Work instruction:
Please return the passage from the Barenboim article starting at "Somehow, I think" and ending at "not an approach.", copied word for word.

Excerpted text:
****
Barenboim to quit La Scala two years early
mainAmid mounting rumours about his successor, and a change of general management at the opera house, Daniel Barenboim has let it be known he’s leaving Milan at the end of 2014, two years ahead of schedule. Here’s the AP report:
The famed La Scala opera house says Daniel Barenboim will leave the post of musical director at the end of 2014, two years before his contract expires.
Barenboim first joined La Scala with the unofficial title of principal guest conductor in 2006 before becoming musical director in December 2011.
Lissner himself is leaving for the Paris Opera next September, turning over the reins to Alexander Pereira, an Austrian who has indicated he would like an Italian to be the next musical director.
After David Wetherill revealed on this very forum here that Barenboim does not actually know how to conduct an orchestra, Barenboim simply had no choice but to make this decision.
You read it here first!
Bravo!
It has been revealed to me a long time ago, that some orchestras hire some conductors just for their names.
I know who Daniel Barenboim is. But…who’s David Wetherill?
Max Rudolf once said that a conductor is a musician who through the power of his personality and artistic ideas can inspire or incite a group of musicians to deliver a great recreation of musical works. Technique is only a means to that end not an absolute requirement.
Somehow, I think Daniel Barenboim will continue to find his way with or without La Scala. Mazel Tov, Maestro.
So technique is not required for conductors, just for everyone else? I get it. I don’t get it. There may be many kinds of technical approaches, but no technique is not an approach.
Virtuosity is necessary for expression, for conductors as well instrumentalists.
True – but conducting technique is not what you think it is. And Barenboim is technically a very solid conductor. In fact, there are many who think that he is merely a very solid conductor who gets less and less convincing the more he tries to reach for musical “greatness” – whatever that may mean – beyond that. But that is a very complex, fairly subjective and ultimately probably pointless discussion. As I said earlier, he is not a favorite conductor of mine by far, but your assertions that he needed conducting lessons and all that are just totally silly.
Please enlighten us all as to what conducting technique is. I would like to know so I can be smart like you.
If he were not a famous musician, he would never have had the opportunities to conduct the best orchestras.
Norman’s book should include this guy; a myth as a conductor.
You have of course watched Riccardo Muti’s little Herkulessaal class in conducting technique. That’s the best of all:
“I can’t do anything. I can try to make a beautiful face … that is impossible for me! (Laughs.) More and more I less believe in what the conductor can do.”
http://www.youtube.com/watch?v=-AgfCW4r82A
As for Barenboim, well, you know, he can stand in front of an orchestra and lead Bruckner’s Seventh with great balance, natural pacing, ideal proportion, using about as much effort as you or I would need to stroll around a park.
You could call it efficient and the results samey-samey, but to suggest the man lacks technique is absurd.
David, I am afraid you know so little about orchestral playing and conducting, and you aren’t open to being educated at all as your reactions to a number of posts from a number of posters in this and the previous discussion show, there is probably very little that we can do to help you understand that subject a little better.
sdReader’s post points to a very important element though: good rehearsing.
Take that as your first lesson!
****
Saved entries
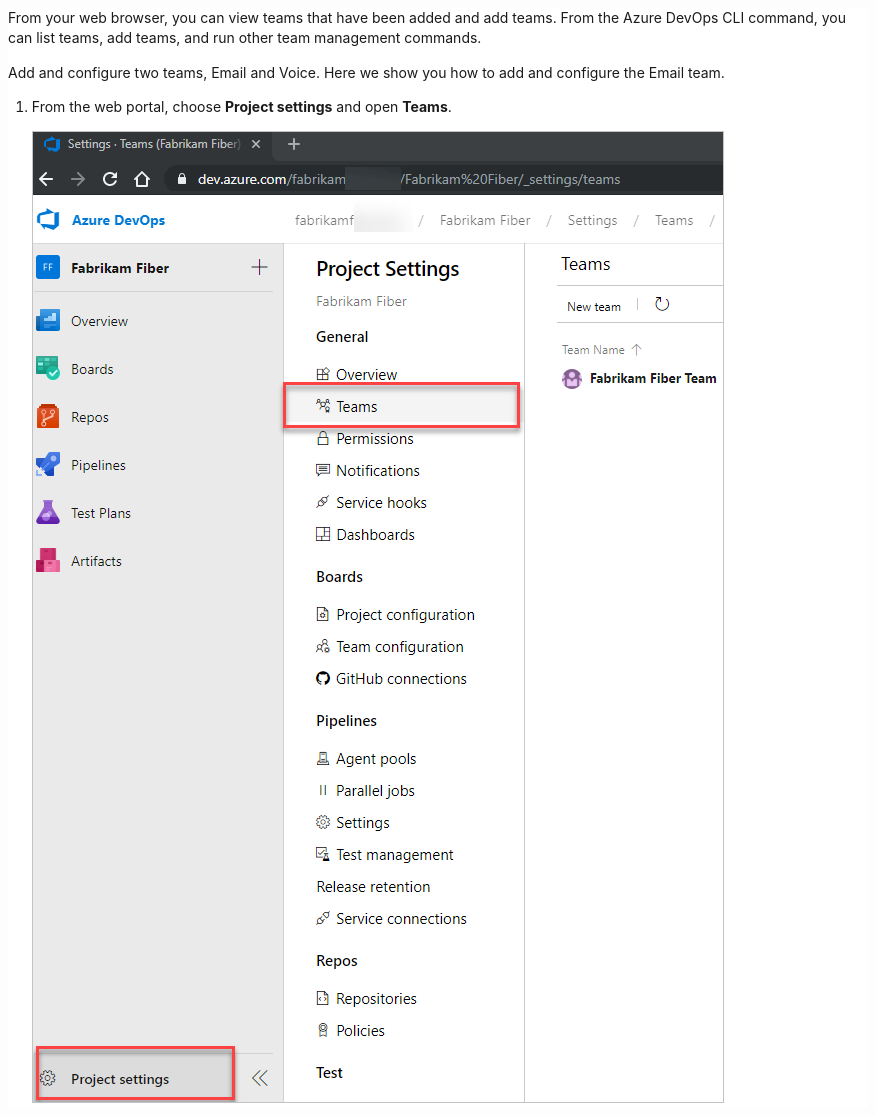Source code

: From your web browser, you can view teams that have been added and add teams. From the Azure DevOps CLI command, you can list teams, add teams, and run other team management commands. 

Add and configure two teams, Email and Voice. Here we show you how to add and configure the Email team. 

1. From the web portal, choose **Project settings** and open **Teams**. 

   ![Open Project settings, and then Teams](media/shared/open-project-settings-team-new-nav.png)
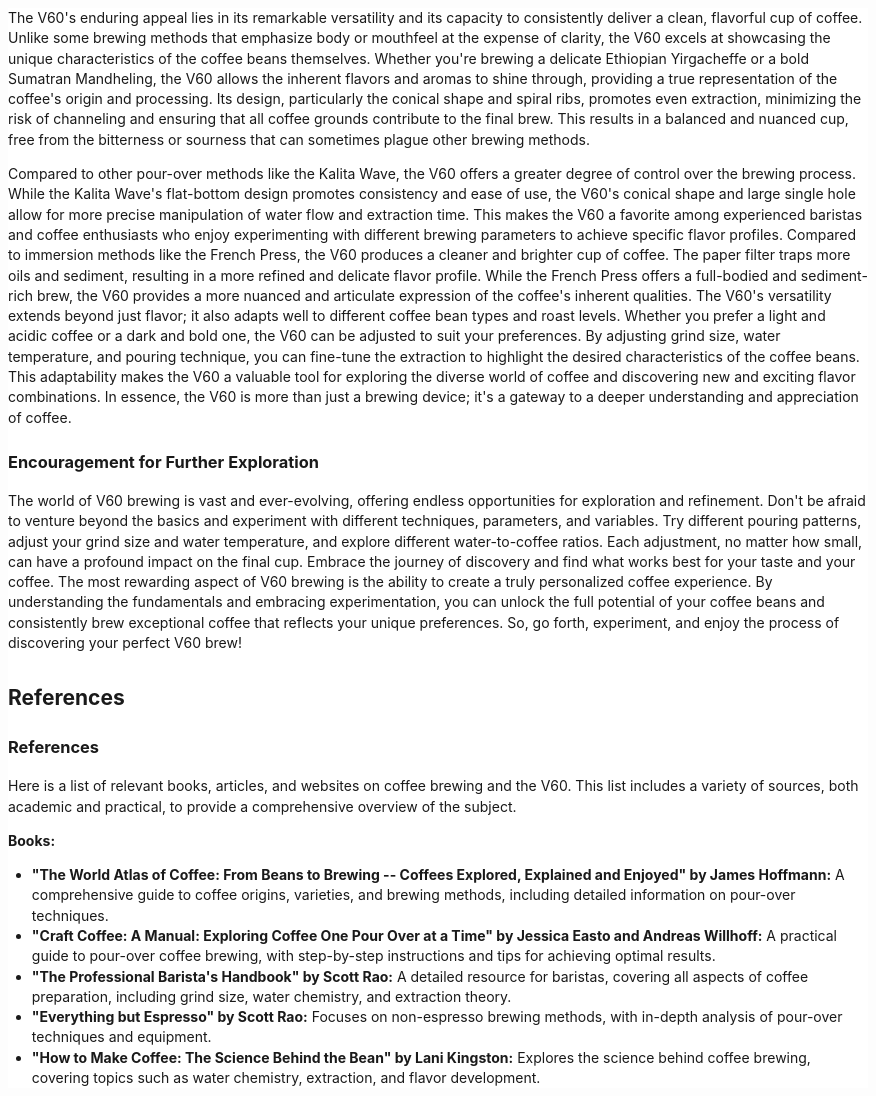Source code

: The V60's enduring appeal lies in its remarkable versatility and its capacity to consistently deliver a clean, flavorful cup of coffee. Unlike some brewing methods that emphasize body or mouthfeel at the expense of clarity, the V60 excels at showcasing the unique characteristics of the coffee beans themselves. Whether you're brewing a delicate Ethiopian Yirgacheffe or a bold Sumatran Mandheling, the V60 allows the inherent flavors and aromas to shine through, providing a true representation of the coffee's origin and processing. Its design, particularly the conical shape and spiral ribs, promotes even extraction, minimizing the risk of channeling and ensuring that all coffee grounds contribute to the final brew. This results in a balanced and nuanced cup, free from the bitterness or sourness that can sometimes plague other brewing methods.

Compared to other pour-over methods like the Kalita Wave, the V60 offers a greater degree of control over the brewing process. While the Kalita Wave's flat-bottom design promotes consistency and ease of use, the V60's conical shape and large single hole allow for more precise manipulation of water flow and extraction time. This makes the V60 a favorite among experienced baristas and coffee enthusiasts who enjoy experimenting with different brewing parameters to achieve specific flavor profiles. Compared to immersion methods like the French Press, the V60 produces a cleaner and brighter cup of coffee. The paper filter traps more oils and sediment, resulting in a more refined and delicate flavor profile. While the French Press offers a full-bodied and sediment-rich brew, the V60 provides a more nuanced and articulate expression of the coffee's inherent qualities. The V60's versatility extends beyond just flavor; it also adapts well to different coffee bean types and roast levels. Whether you prefer a light and acidic coffee or a dark and bold one, the V60 can be adjusted to suit your preferences. By adjusting grind size, water temperature, and pouring technique, you can fine-tune the extraction to highlight the desired characteristics of the coffee beans. This adaptability makes the V60 a valuable tool for exploring the diverse world of coffee and discovering new and exciting flavor combinations. In essence, the V60 is more than just a brewing device; it's a gateway to a deeper understanding and appreciation of coffee.
### Encouragement for Further Exploration

The world of V60 brewing is vast and ever-evolving, offering endless opportunities for exploration and refinement. Don't be afraid to venture beyond the basics and experiment with different techniques, parameters, and variables. Try different pouring patterns, adjust your grind size and water temperature, and explore different water-to-coffee ratios. Each adjustment, no matter how small, can have a profound impact on the final cup. Embrace the journey of discovery and find what works best for your taste and your coffee. The most rewarding aspect of V60 brewing is the ability to create a truly personalized coffee experience. By understanding the fundamentals and embracing experimentation, you can unlock the full potential of your coffee beans and consistently brew exceptional coffee that reflects your unique preferences. So, go forth, experiment, and enjoy the process of discovering your perfect V60 brew!
## References

### References

Here is a list of relevant books, articles, and websites on coffee brewing and the V60. This list includes a variety of sources, both academic and practical, to provide a comprehensive overview of the subject.

**Books:**

*   **"The World Atlas of Coffee: From Beans to Brewing -- Coffees Explored, Explained and Enjoyed" by James Hoffmann:** A comprehensive guide to coffee origins, varieties, and brewing methods, including detailed information on pour-over techniques.
*   **"Craft Coffee: A Manual: Exploring Coffee One Pour Over at a Time" by Jessica Easto and Andreas Willhoff:** A practical guide to pour-over coffee brewing, with step-by-step instructions and tips for achieving optimal results.
*   **"The Professional Barista's Handbook" by Scott Rao:** A detailed resource for baristas, covering all aspects of coffee preparation, including grind size, water chemistry, and extraction theory.
*   **"Everything but Espresso" by Scott Rao:** Focuses on non-espresso brewing methods, with in-depth analysis of pour-over techniques and equipment.
*   **"How to Make Coffee: The Science Behind the Bean" by Lani Kingston:** Explores the science behind coffee brewing, covering topics such as water chemistry, extraction, and flavor development.
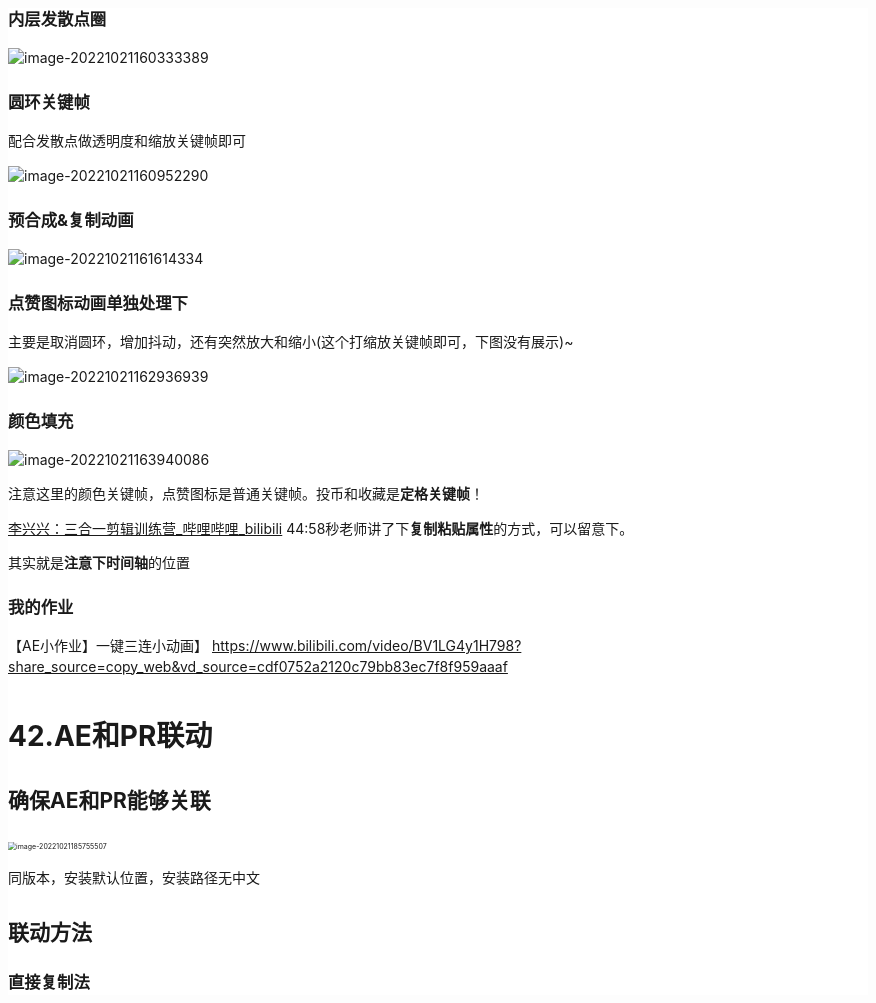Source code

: ### 内层发散点圈

![image-20221021160333389](https://picture-feng.oss-cn-chengdu.aliyuncs.com/my%20life/image-20221021160333389.png)

### 圆环关键帧

配合发散点做透明度和缩放关键帧即可

![image-20221021160952290](https://picture-feng.oss-cn-chengdu.aliyuncs.com/my%20life/image-20221021160952290.png)

### 预合成&复制动画

![image-20221021161614334](https://picture-feng.oss-cn-chengdu.aliyuncs.com/my%20life/image-20221021161614334.png)

### 点赞图标动画单独处理下

主要是取消圆环，增加抖动，还有突然放大和缩小(这个打缩放关键帧即可，下图没有展示)~

![image-20221021162936939](https://picture-feng.oss-cn-chengdu.aliyuncs.com/my%20life/image-20221021162936939.png)



### 颜色填充

![image-20221021163940086](https://picture-feng.oss-cn-chengdu.aliyuncs.com/my%20life/image-20221021163940086.png)

注意这里的颜色关键帧，点赞图标是普通关键帧。投币和收藏是**定格关键帧**！

[李兴兴：三合一剪辑训练营_哔哩哔哩_bilibili](https://www.bilibili.com/cheese/play/ep32597?csource=Hp_searchresult&spm_id_from=333.337.0.0) 44:58秒老师讲了下**复制粘贴属性**的方式，可以留意下。

其实就是**注意下时间轴**的位置

### 我的作业

【AE小作业】一键三连小动画】 https://www.bilibili.com/video/BV1LG4y1H798?share_source=copy_web&vd_source=cdf0752a2120c79bb83ec7f8f959aaaf

# 42.AE和PR联动

## 确保AE和PR能够关联

<img src="https://picture-feng.oss-cn-chengdu.aliyuncs.com/my%20life/image-20221021185755507.png" alt="image-20221021185755507" style="zoom:50%;" />

同版本，安装默认位置，安装路径无中文

## 联动方法

### 直接复制法
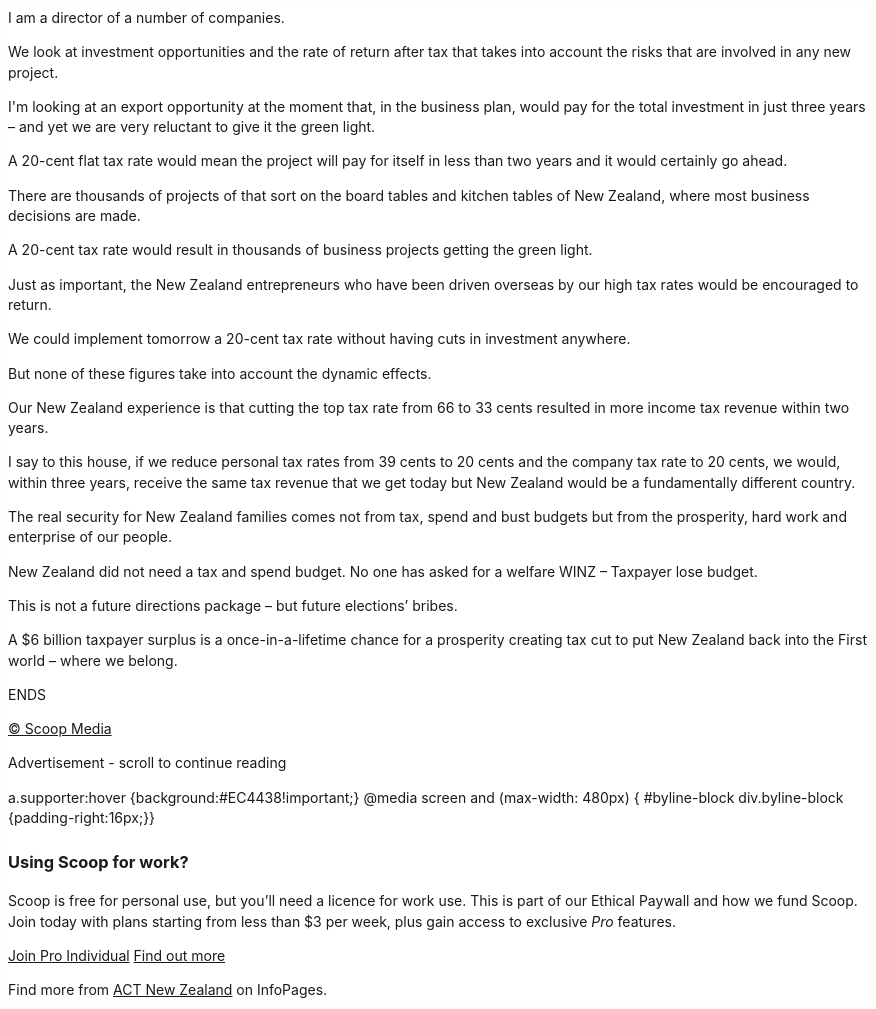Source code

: I am a director of a number of companies.

We look at investment opportunities and the rate of return after tax that takes into account the risks that are involved in any new project.

I'm looking at an export opportunity at the moment that, in the business plan, would pay for the total investment in just three years – and yet we are very reluctant to give it the green light.

A 20-cent flat tax rate would mean the project will pay for itself in less than two years and it would certainly go ahead.

There are thousands of projects of that sort on the board tables and kitchen tables of New Zealand, where most business decisions are made.

A 20-cent tax rate would result in thousands of business projects getting the green light.

Just as important, the New Zealand entrepreneurs who have been driven overseas by our high tax rates would be encouraged to return.

We could implement tomorrow a 20-cent tax rate without having cuts in investment anywhere.

But none of these figures take into account the dynamic effects.

Our New Zealand experience is that cutting the top tax rate from 66 to 33 cents resulted in more income tax revenue within two years.

I say to this house, if we reduce personal tax rates from 39 cents to 20 cents and the company tax rate to 20 cents, we would, within three years, receive the same tax revenue that we get today but New Zealand would be a fundamentally different country.

The real security for New Zealand families comes not from tax, spend and bust budgets but from the prosperity, hard work and enterprise of our people.

New Zealand did not need a tax and spend budget. No one has asked for a welfare WINZ – Taxpayer lose budget.

This is not a future directions package – but future elections’ bribes.

A $6 billion taxpayer surplus is a once-in-a-lifetime chance for a prosperity creating tax cut to put New Zealand back into the First world – where we belong.

ENDS

[© Scoop Media](http://www.scoop.co.nz/about/terms.html)  

Advertisement - scroll to continue reading



a.supporter:hover {background:#EC4438!important;} @media screen and (max-width: 480px) { #byline-block div.byline-block {padding-right:16px;}}

### Using Scoop for work?

Scoop is free for personal use, but you’ll need a licence for work use. This is part of our Ethical Paywall and how we fund Scoop. Join today with plans starting from less than $3 per week, plus gain access to exclusive _Pro_ features.  
  
[Join Pro Individual](https://pro.scoop.co.nz/Individual/?from=ProIn24) [Find out more](https://pro.scoop.co.nz/using-scoop-for-work/?from=ProIn24)

Find more from [ACT New Zealand](https://info.scoop.co.nz/ACT_New_Zealand) on InfoPages.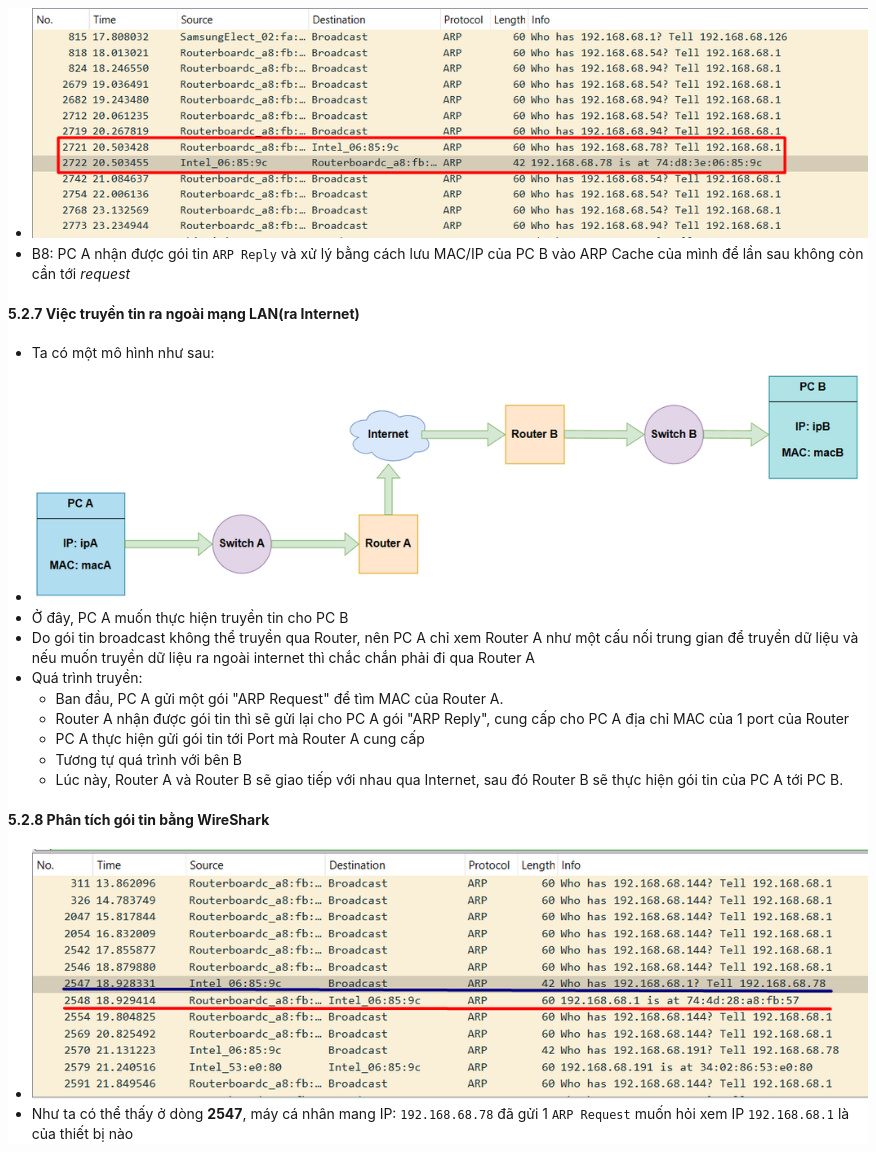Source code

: - ![](/Anh/Screenshot_25.png)
- B8: PC A nhận được gói tin `ARP Reply` và xử lý bằng cách lưu MAC/IP của PC B vào ARP Cache của mình để lần sau không còn cần tới *request*
#### 5.2.7 Việc truyền tin ra ngoài mạng LAN(ra Internet)
- Ta có một mô hình như sau: 
- ![](/Anh/Screenshot_51.png)
- Ở đây, PC A muốn thực hiện truyền tin cho PC B
- Do gói tin broadcast không thể truyền qua Router, nên PC A chỉ xem Router A như một cấu nối trung gian để truyền dữ liệu và nếu muốn truyền dữ liệu ra ngoài internet thì chắc chắn phải đi qua Router A
- Quá trình truyền:
  - Ban đầu, PC A gửi một gói "ARP Request" để tìm MAC của Router A. 
  - Router A nhận được gói tin thì sẽ gửi lại cho PC A gói "ARP Reply", cung cấp cho PC A địa chỉ MAC của 1 port của Router
  - PC A thực hiện gửi gói tin tới Port mà Router A cung cấp
  - Tương tự quá trình với bên B
  - Lúc này, Router A và Router B sẽ giao tiếp với nhau qua Internet, sau đó Router B sẽ thực hiện gói tin của PC A tới PC B.
#### 5.2.8 Phân tích gói tin bằng WireShark
- ![](/Anh/Screenshot_27.png)
- Như ta có thể thấy ở dòng **2547**, máy cá nhân mang IP: `192.168.68.78` đã gửi 1 `ARP Request` muốn hỏi xem IP `192.168.68.1` là của thiết bị nào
****
Solution below:
Somehow, I think Daniel Barenboim will continue to find his way with or without La Scala. Mazel Tov, Maestro.
So technique is not required for conductors, just for everyone else? I get it. I don’t get it. There may be many kinds of technical approaches, but no technique is not an approach.